Existe um sentido para a repetição no trabalho de Karen, como existe sentido no ritmo da respiração, na cadência do caminhar, de uma melodia. Existe uma força inerente na insistência, na reiteração, no compasso, a força de marcadores de tempo. É preciso tempo para contemplar. E tempo para descobrir este súbito equilíbrio.

 

[1] Hubert Reeve Quantique Planète, Congrès à Reims 21 et 22 novembre 2015 : « Tout est énergie. Tous les objets qui nous entourent et qui paraissent durs, sont en fait de la matière au ralenti. »

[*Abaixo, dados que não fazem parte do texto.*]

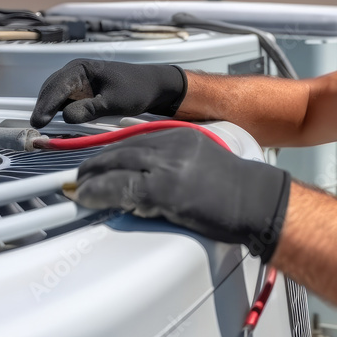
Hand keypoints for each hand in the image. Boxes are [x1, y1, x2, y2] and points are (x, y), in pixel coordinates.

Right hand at [30, 59, 186, 127]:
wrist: (153, 86)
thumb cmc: (136, 90)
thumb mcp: (114, 102)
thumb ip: (89, 109)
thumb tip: (65, 117)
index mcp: (82, 68)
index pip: (58, 86)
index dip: (46, 105)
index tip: (39, 122)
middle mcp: (75, 71)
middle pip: (52, 89)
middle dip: (44, 107)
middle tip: (37, 129)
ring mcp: (77, 80)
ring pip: (56, 95)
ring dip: (50, 109)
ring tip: (44, 128)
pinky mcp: (82, 90)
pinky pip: (65, 100)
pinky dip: (59, 110)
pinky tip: (56, 123)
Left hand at [67, 127, 290, 261]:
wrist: (258, 200)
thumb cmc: (237, 192)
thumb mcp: (203, 164)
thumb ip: (174, 165)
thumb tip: (145, 182)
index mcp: (182, 136)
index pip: (135, 139)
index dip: (110, 151)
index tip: (97, 162)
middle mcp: (172, 144)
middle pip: (121, 148)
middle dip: (95, 164)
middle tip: (79, 178)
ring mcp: (167, 165)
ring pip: (115, 164)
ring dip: (91, 179)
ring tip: (78, 190)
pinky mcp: (163, 187)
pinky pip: (120, 187)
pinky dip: (98, 193)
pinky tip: (88, 199)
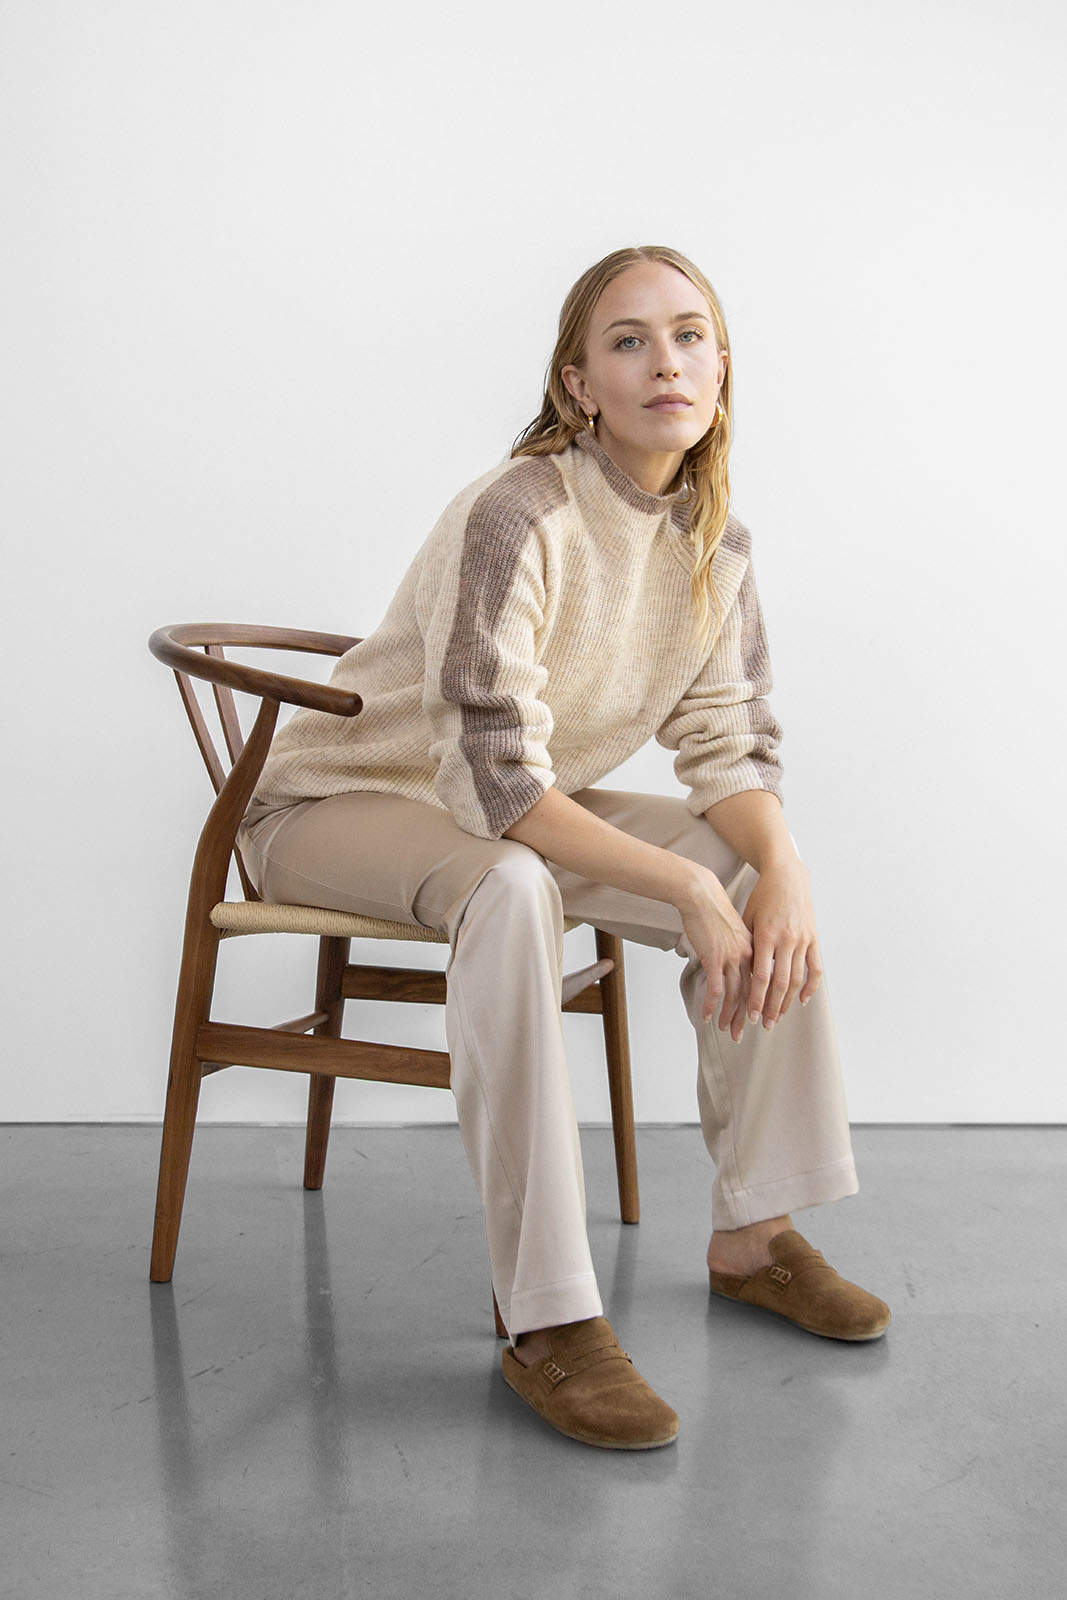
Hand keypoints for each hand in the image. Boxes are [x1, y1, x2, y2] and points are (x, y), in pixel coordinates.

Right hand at [677, 869, 754, 1040]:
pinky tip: (706, 1016)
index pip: (763, 982)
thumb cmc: (715, 909)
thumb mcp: (735, 929)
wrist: (701, 893)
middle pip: (752, 993)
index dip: (760, 1004)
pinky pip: (715, 988)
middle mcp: (748, 955)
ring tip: (724, 1029)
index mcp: (757, 948)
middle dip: (746, 1017)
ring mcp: (732, 957)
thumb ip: (740, 947)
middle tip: (741, 1034)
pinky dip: (711, 1005)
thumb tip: (737, 963)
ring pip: (735, 994)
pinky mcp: (714, 957)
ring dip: (729, 1015)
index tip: (757, 1018)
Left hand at [737, 859, 822, 1030]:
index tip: (750, 1015)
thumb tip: (741, 974)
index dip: (755, 999)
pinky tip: (802, 1000)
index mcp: (766, 935)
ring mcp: (802, 940)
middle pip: (780, 983)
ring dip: (787, 1002)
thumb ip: (748, 946)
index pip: (761, 976)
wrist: (787, 876)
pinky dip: (811, 986)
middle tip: (764, 1024)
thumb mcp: (748, 918)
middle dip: (771, 1007)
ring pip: (797, 979)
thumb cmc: (762, 897)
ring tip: (778, 1017)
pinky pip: (815, 968)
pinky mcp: (814, 938)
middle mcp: (786, 939)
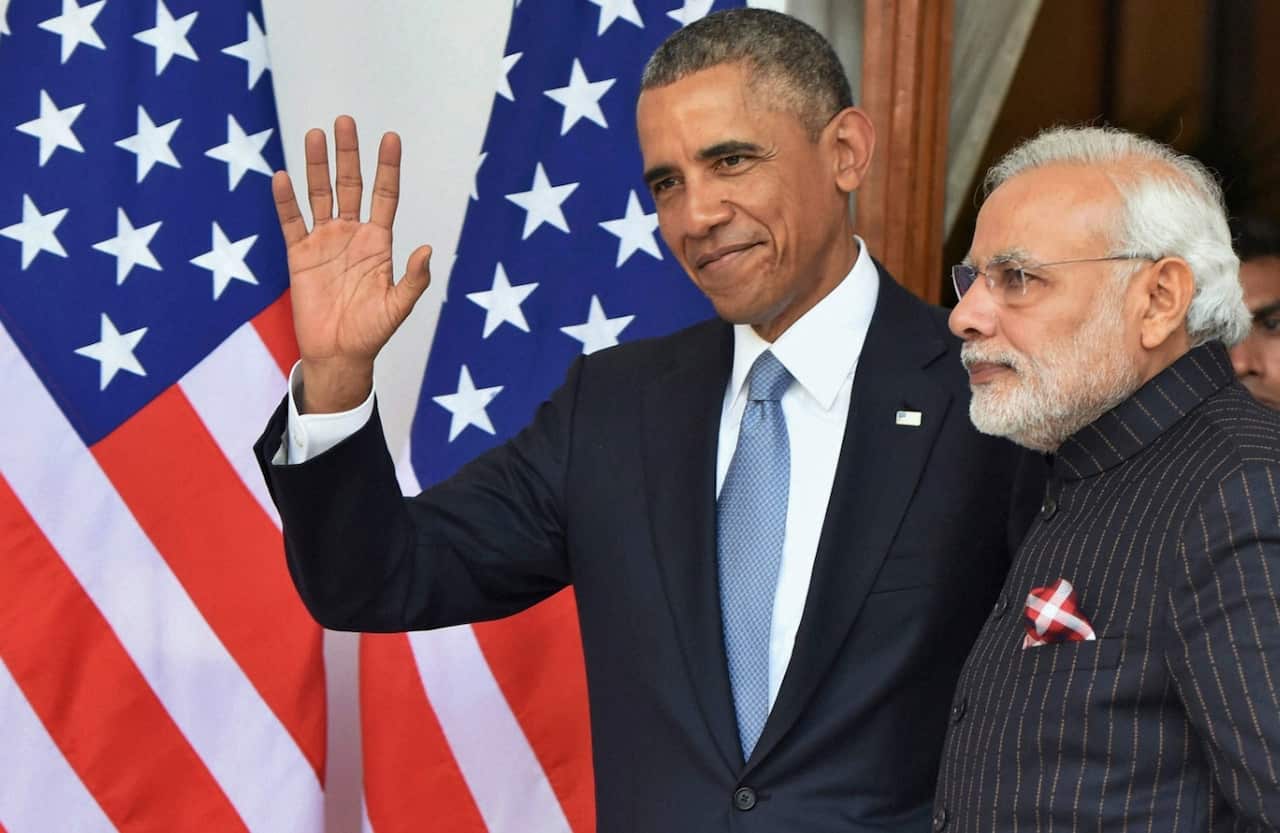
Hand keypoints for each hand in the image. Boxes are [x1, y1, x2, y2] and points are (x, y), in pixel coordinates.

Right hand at [272, 115, 431, 412]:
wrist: (339, 354)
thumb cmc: (372, 332)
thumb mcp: (398, 307)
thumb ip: (414, 280)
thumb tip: (427, 250)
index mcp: (378, 242)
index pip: (385, 195)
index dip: (387, 167)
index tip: (390, 138)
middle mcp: (351, 234)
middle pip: (350, 185)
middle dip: (349, 154)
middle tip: (345, 121)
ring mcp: (324, 241)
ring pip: (320, 195)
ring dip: (317, 166)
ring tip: (315, 135)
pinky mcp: (299, 255)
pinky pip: (291, 222)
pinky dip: (286, 201)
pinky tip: (282, 176)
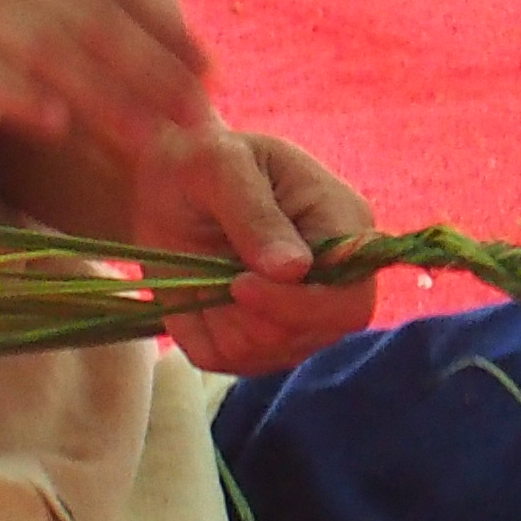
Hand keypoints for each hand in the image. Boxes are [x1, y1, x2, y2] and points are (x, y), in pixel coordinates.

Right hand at [0, 0, 208, 157]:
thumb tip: (85, 1)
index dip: (156, 24)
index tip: (204, 65)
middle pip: (80, 13)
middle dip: (149, 68)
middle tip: (201, 113)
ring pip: (36, 41)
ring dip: (101, 92)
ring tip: (150, 135)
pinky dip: (8, 90)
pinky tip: (52, 122)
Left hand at [132, 127, 380, 375]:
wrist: (169, 180)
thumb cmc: (202, 159)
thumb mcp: (222, 166)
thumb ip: (256, 215)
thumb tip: (295, 270)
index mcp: (345, 225)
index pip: (350, 298)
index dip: (300, 305)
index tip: (239, 284)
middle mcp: (337, 277)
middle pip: (319, 333)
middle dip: (257, 315)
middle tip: (213, 277)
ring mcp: (303, 313)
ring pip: (271, 353)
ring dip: (224, 321)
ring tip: (205, 272)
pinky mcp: (262, 337)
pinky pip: (234, 361)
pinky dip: (204, 334)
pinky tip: (199, 294)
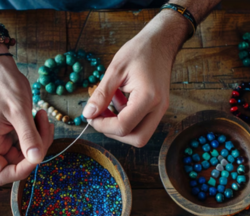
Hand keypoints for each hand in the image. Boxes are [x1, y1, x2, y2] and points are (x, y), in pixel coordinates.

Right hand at [0, 51, 53, 185]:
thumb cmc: (3, 86)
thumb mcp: (18, 111)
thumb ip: (28, 136)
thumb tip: (37, 159)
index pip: (2, 175)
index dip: (21, 171)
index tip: (37, 154)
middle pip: (20, 164)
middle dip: (38, 149)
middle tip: (46, 126)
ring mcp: (5, 140)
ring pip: (28, 153)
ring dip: (41, 139)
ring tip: (43, 117)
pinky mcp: (14, 133)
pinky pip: (30, 141)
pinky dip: (40, 133)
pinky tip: (42, 118)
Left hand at [83, 10, 189, 146]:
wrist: (161, 41)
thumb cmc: (140, 50)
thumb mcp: (115, 70)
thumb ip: (101, 94)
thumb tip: (88, 114)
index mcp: (148, 98)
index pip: (123, 127)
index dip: (103, 126)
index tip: (91, 116)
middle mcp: (158, 108)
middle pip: (137, 139)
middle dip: (114, 133)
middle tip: (100, 118)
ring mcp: (160, 109)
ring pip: (140, 134)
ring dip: (120, 126)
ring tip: (108, 106)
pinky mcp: (157, 108)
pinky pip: (141, 123)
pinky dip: (126, 119)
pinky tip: (118, 100)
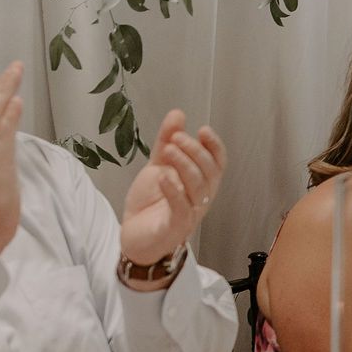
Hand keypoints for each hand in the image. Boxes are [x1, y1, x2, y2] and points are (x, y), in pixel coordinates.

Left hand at [120, 110, 226, 265]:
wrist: (133, 237)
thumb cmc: (150, 204)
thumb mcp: (158, 166)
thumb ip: (167, 142)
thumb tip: (178, 114)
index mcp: (202, 183)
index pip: (218, 163)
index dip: (214, 146)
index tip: (203, 130)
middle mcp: (201, 198)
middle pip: (211, 173)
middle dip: (195, 151)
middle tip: (176, 138)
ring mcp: (191, 214)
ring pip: (199, 188)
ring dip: (185, 165)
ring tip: (168, 150)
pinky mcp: (175, 228)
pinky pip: (181, 209)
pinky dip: (174, 191)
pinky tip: (163, 176)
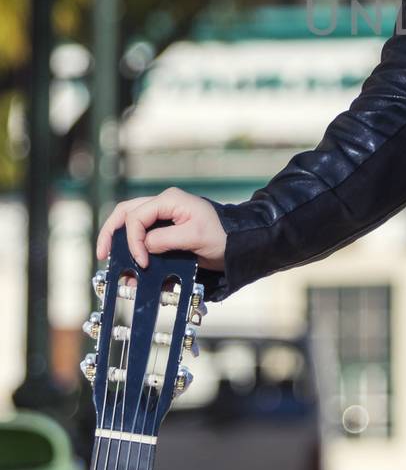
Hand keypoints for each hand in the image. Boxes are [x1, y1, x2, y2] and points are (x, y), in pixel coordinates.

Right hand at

Themis Cheinquer nasceu no Brasil mas vive na França e na Holanda desde 1997. Possui Bacharelado em História da Arte (2011) e Mestrado em História da Arte, Período Contemporâneo (2013) na Universidade Paris X- Nanterre. É doutoranda na Ecole du Louvre and Poitiers University, France, em LPHA (Lettres, pensée, arts et histoire), desde 2014.